Выбрать главу

Не помнил, как кончил дежурство. Спать домой не пошел, а принялся бродить по окрестностям, по цветущим лугам и шептал про себя:

Бедный гений в мозгах застучался…

И плакал оттого, что никто в мире не поймет, что все это значит.

Хотел напиться, но не заметил, как и заснул на чьих-то задворках, и проснулся лишь к вечеру, когда снова нужно было лезть на колокольню.

В редкие те минуты, когда перо его прикасалось к заветной тетрадке, он, насквозь проспиртованный и по самые уши увязший в житейской грязи, казался себе безгреховным и чистым, как новорожденный, светлым, как солнечный луч.

О, если бы люди знали, сколько похвал, похвал самых трогательных и искренних, хранит он для них в своем сердце! Он старик, но он любит девичьи глаза, любит цветущие травы, высокие звезды, мерцающие в полуночном небе. В часы ночных бдений, дежуря на колокольне, он разговаривает со звездами, вспоминая слова философа: «Долог путь, далеки дороги, но еще дальше простираются мечты человеческие». В эти ночные часы по ласковому заданию музы он посылал своего гения полетать по звездному океану, посетить Марс, Нептун, созвездие Ориона, Трех Волхвов. Пусть гений его полетает там, а вернувшись, ответит ему на мучительный тот вопрос:

Как там живут, в надзвездном мире, На Марсе и на Нептуне? Мечты там есть ли о кумире И есть ли нищие в стране?

Когда вдохновение покидало его, он понимал, как бедны, неискусны его стишки. Было стыдно, что он оскорбляет музу такими стишками, и он снова — в который раз! — давал себе зарок не сочинять больше. Но, увы, как часто нарушал он свои пьяные зароки и опять начинал пуще прежнего пить, так и в поэзии были эти зароки недолговечными. Он вновь исписывал листы бумаги, снова негодовал на себя, рвал написанное — и опять начиналось все то же…

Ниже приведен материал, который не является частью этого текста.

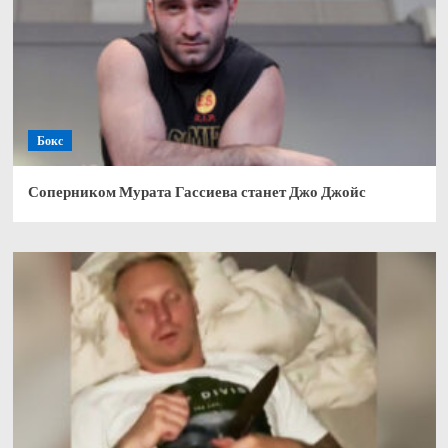
Бокс
Соперником Мурата Гассиева станет Джо Джойс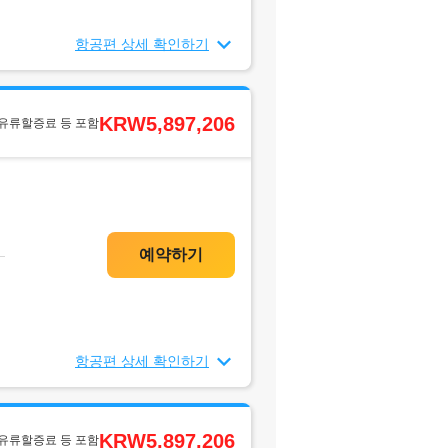
항공편 상세 확인하기
KRW5,897,206
 유류할증료 등 포함
항공편 상세 확인하기
KRW5,897,206
 유류할증료 등 포함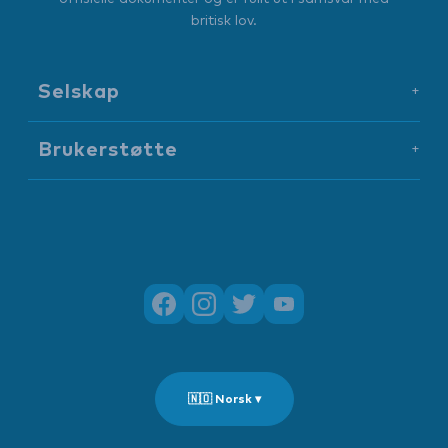
britisk lov.
Selskap
+
Brukerstøtte
+
🇳🇴 Norsk ▾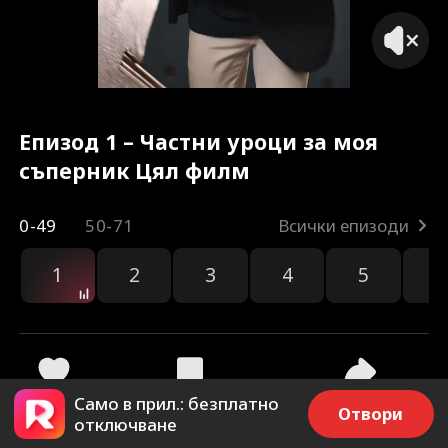
Епизод 1 – Частни уроци за моя
съперник Цял филм
0-49
50-71
Всички епизоди
1
2
3
4
5
6
ър
Само в прил.: безплатно
158
2.6k
Споделяне
Отвори
отключване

«Так будет до последнего моего вздоха, — писал он в своих «мемуарах». — Пока есть сила в руках, они всегда будут тянуться и к перу, и к бутылке. Оба алкоголя будут провожать меня в могилу. От первого алкоголя останутся никому не нужные осколки, от второго… от второго тоже осколки. Но бутылка жизни разбивается со звоном, и осколки светятся на солнце как бриллианты. Подойди к ним, мой далекий и неведомый друг, взгляни, как сверкают они: в них мои слезы и моя разбитая жизнь. И не отшвыривай их презрительным движением ноги, а вглядись и снисходительно прочти сию хрупкую повесть о жизни…

Вернуть бы мне мою молодость! Икон бы я не стал писать. Заместо них много бы дивных поэм насочинял я людям… И может быть, не пришлось бы замазывать их суриком. А теперь я могу только с горечью воскликнуть:

Да, поздно постучалась муза В мое разбитое окно!..»

ЧАСТЬ ТРЕТЬЯ

Глава I

Кончилось лето.

И вот кто как — на попутных подводах, грузовиках, а чаще пешком — возвращались студенты в училище. Встречались — как будто сто лет не видались. Царило сугубое возбуждение — шутки, подначки, смех.

— Лёха!.. Да это ты или нет?! Не узнаю. Обволосател, как поп.

— А я тебя тоже еле узнал! Растешь, как бамбук, вымахал с колокольню… Да у тебя и этюдничек новый? Где ты успел такой отхватить?

Шутили, смеялись, обменивались впечатлениями, а на душе сожаление, печаль по ушедшему красному лету, по промелькнувшим так быстро и незаметно каникулам.

Многие привезли с собой кучу этюдов. Показывали друг другу, горячо обсуждали, спорили, у кого левитанистей. Сашка тоже привез, но показывать не торопился, — недоставало его работам чего-то, не получались они такими, какими хотелось их видеть. Удачам ребят завидовал втайне, но объяснял их по-своему: мол, натура попалась удачная, а ему вот пока не везет…

С настроением приехал он далеко не лучшим. Дома отец пил по-прежнему и пытался скандалить. Правда, при нем не решался бить мать, только однажды, напившись, кинулся на нее с кулаками, но он тут же перехватил его руку: «Хватит, батя, поиздевался, пора и кончать…»

Изумленный родитель выкатил на него полыхавшие волчьей злобой глаза: «Ах ты, щенок!..» — и попытался его ударить. Тогда, весь дрожа от негодования, от мерзостного желания ответить, он притиснул родителя в угол и, жарко дыша ему прямо в лицо, бешено округляя глаза, заявил, что с этого дня тот пальцем не тронет мать. «А если попробуешь тронуть…» — добавил, переводя осекавшееся дыхание, и так сверкнул на отца глазами, что тот сразу же сник.